The August Trials
By Andrew Kornbluth
Harvard University Press, £32
Reviewed by Mark Glanville
In August 1944, a series of trials was initiated in Poland to bring Nazi war criminals and their collaborators to justice. Polish resistance to Nazi occupation had been brave and ferocious. But in Neighbors, his 2000 study of the immolation of 400 Jews in Jedwabne by their gentile neighbours in July 1941, Jan T. Gross cast doubt on Poland’s official version of wartime events. Further revelations followed about Jedwabne in particular. Now, Andrew Kornbluth’s forensic examination of August trials documents, only recently made available for scrutiny, confirms that the Jedwabne pogrom was not an isolated event.
While Jews in towns and cities were being herded into ghettos and death camps by Germans, those in the countryside were at the mercy of peasant neighbours who, with German authorisation, had carte blanche to continue butchery that had begun in 1935 and extended beyond the war. Polish-led pogroms during the Second World War appear to have been a kind of parallel holocaust, part of a continuous process to rid the country of its Jews.
As a result of actions taken by Germans and Poles during this period, 90 per cent of Poland’s 3.5 million Jewish population was exterminated.
Kornbluth’s detailing of cases makes difficult reading. Many Jews were simply captured and delivered to the Nazi-sponsored Blue Police for execution. Others were put to death in sadistic, brutal fashion by axe, hoe and pitchfork, tools of their peasant tormentors.
The August trials began with no knowledge of the Final Solution. Conducted in a serious and responsible manner, their revelations discomfited judges who frequently shared the antisemitic views of the accused, not least because, under the trials’ terms, the penalty for murder was death, a sentence Polish justice had previously been disinclined to impose.
Many of the murders involved collusion, rendering the crime collective. Laws relating to the August trials mutated during their years of operation, eventually allowing such collusion to be criminalised. This led to a larger number of people being brought to trial. Flustered judges doled out lenient sentences. Cases were frequently dismissed altogether on appeal. Two Poles who took the children of concerned Jewish parents to “safety” on a train for thousands of zlotys, would jump off, sending them to their deaths, but instead of the death penalty they received a 12-year sentence —it was impossible to ascertain officially that the children had died.
In 1956, Poland received a significant degree of sovereignty. The unpopular August trials were wound down and a process of de-Stalinisation ensued.

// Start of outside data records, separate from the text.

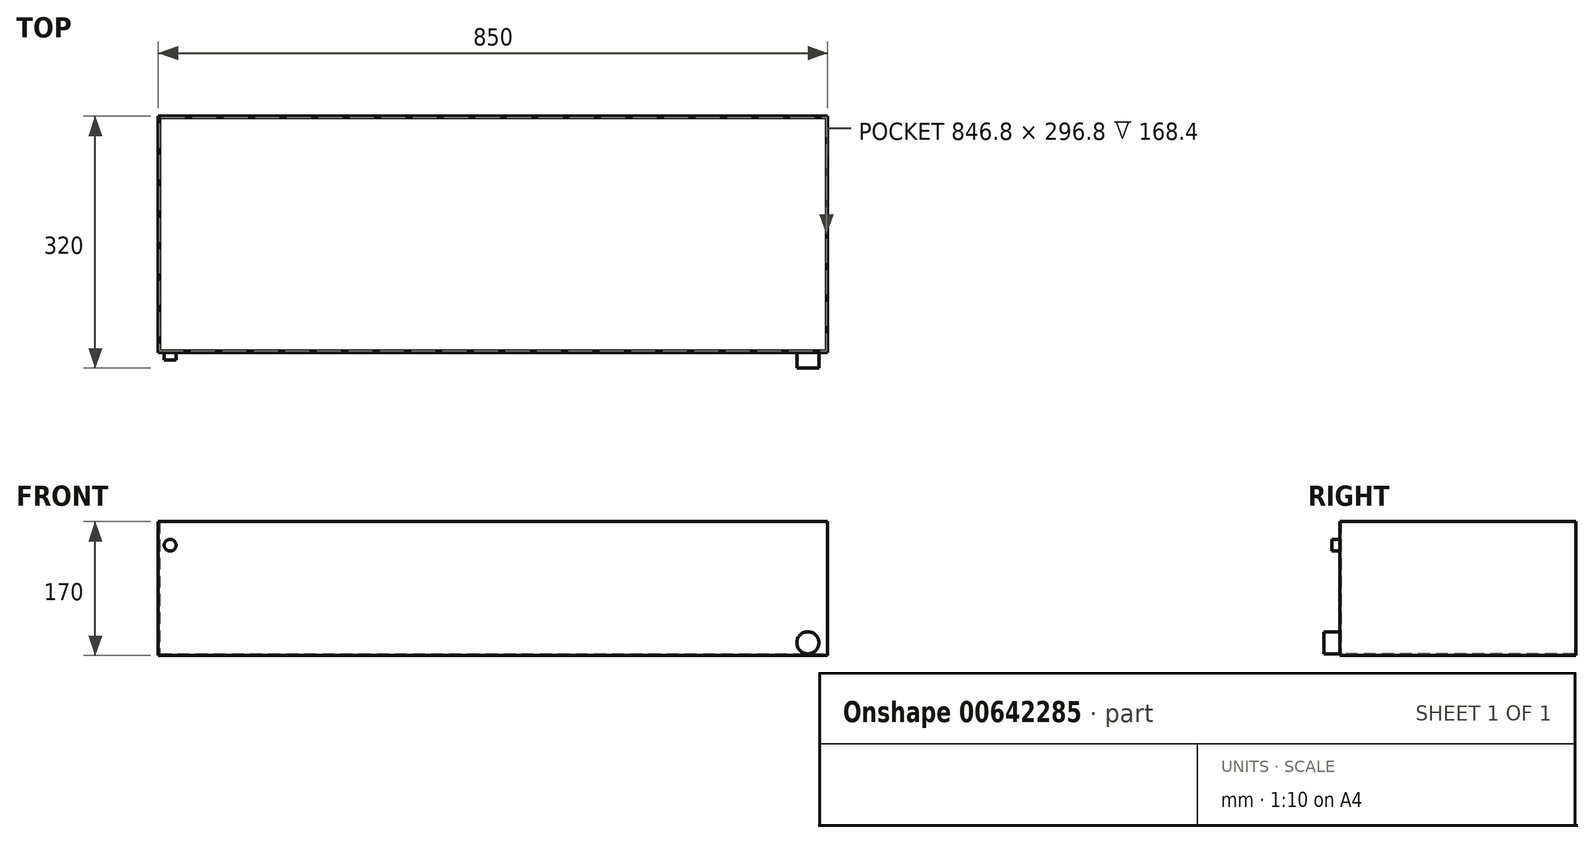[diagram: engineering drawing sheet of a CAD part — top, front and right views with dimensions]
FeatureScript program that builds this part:
annotation { "Feature Type Name" : "Feature", "Feature Type Description" : "" }
export const myFeature = defineFeature(function(context is Context, id is Id, definition is map)
    precondition{}
    {
        {
            var Q0;
            Q0=qCreatedBy(makeId("Top.planeOp"),FACE);
            var sketch = newSketch(context, id + "F0", { "sketchPlane" : qUnion([Q0])});
            skLineSegment(sketch, "E0.bottom", {"start": v(-425, 150) * mm, "end": v(425, 150) * mm});
            skLineSegment(sketch, "E0.top", {"start": v(-425, -150) * mm, "end": v(425, -150) * mm});
            skLineSegment(sketch, "E0.left", {"start": v(-425, 150) * mm, "end": v(-425, -150) * mm});
            skLineSegment(sketch, "E0.right", {"start": v(425, 150) * mm, "end": v(425, -150) * mm});
            skSolve(sketch);
        }
        {
            var Q0;
            Q0 = qSketchRegion(id + "F0", true);
            extrude(context, id + "F1", {"entities" : qUnion([Q0]), "depth" : 85 * mm, "offsetDistance" : 25 * mm, "hasSecondDirection" : true, "secondDirectionOppositeDirection" : true, "secondDirectionDepth" : 85 * mm});
        }
        {
            var Q0;
            Q0=makeQuery(id+"F1.opExtrude","CAP_FACE",FACE,{"disambiguationData":[OSD([sQuery(id+"F0.wireOp",EDGE,"E0.bottom"),sQuery(id+"F0.wireOp",EDGE,"E0.top"),sQuery(id+"F0.wireOp",EDGE,"E0.left"),sQuery(id+"F0.wireOp",EDGE,"E0.right")])],"isStart":false});
            shell(context, id + "F2", {"entities" : qUnion([Q0]), "thickness" : 1.6 * mm});
        }
        {
            var Q0;
            Q0=makeQuery(id+"F1.opExtrude","SWEPT_FACE",FACE,{"disambiguationData":[OSD([sQuery(id+"F0.wireOp",EDGE,"E0.top")])]});
            var sketch = newSketch(context, id + "F3", { "sketchPlane" : qUnion([Q0])});
            skCircle(sketch, "E1", {"center": v(400, -69) * mm, "radius": 14 * mm});
            skSolve(sketch);
        }
        {
            var Q0;
            Q0=makeQuery(id+"F3.imprint","IMPRINT",FACE,{"disambiguationData":[TD([[makeQuery(id+"F3.imprint","IMPRINT",EDGE,{"derivedFrom":sQuery(id+"F3.wireOp",EDGE,"E1")}),1.0]])]});
            extrude(context, id + "F4", {"entities" : qUnion([Q0]), "operationType" : NewBodyOperationType.ADD, "depth" : 20 * mm, "offsetDistance" : 25 * mm});
        }
        {
            var Q0;
            Q0=makeQuery(id+"F1.opExtrude","SWEPT_FACE",FACE,{"disambiguationData":[OSD([sQuery(id+"F0.wireOp",EDGE,"E0.top")])]});
            var sketch = newSketch(context, id + "F5", { "sketchPlane" : qUnion([Q0])});
            skCircle(sketch, "E2", {"center": v(-410, 55) * mm, "radius": 7.5 * mm});
            skSolve(sketch);
        }
        {
            var Q0;
            Q0 = qSketchRegion(id + "F5", true);
            extrude(context, id + "F6", {"entities" : qUnion([Q0]), "operationType" : NewBodyOperationType.ADD, "depth" : 10 * mm, "offsetDistance" : 25 * mm});
        }
    });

In pardoning acts of resistance to Stalinism and war-time murders of Jews simultaneously, the government created a sense that the two phenomena were connected, not least because, in the minds of many Poles, Jews and Communism were inextricably linked.
The destruction of both Poland’s Jewry, by the Nazis and their collaborators, and later the country’s Stalinist landowners and mercantile class, opened the way for a new, ethnically Polish middle-class. In 2018, an “Amendment to the Law on the Institute of National Remembrance” decreed up to three years in prison for anyone who “attributes to the Polish Nation or Polish State… co-responsibility for Nazi crimes committed by the Third Reich.”
Modern Poland was, arguably, born in blood, under the baleful influence of foreign invaders. No wonder the country’s dominant Party of Law and Justice is keen to suppress scholarship that reveals malign aspects of its history.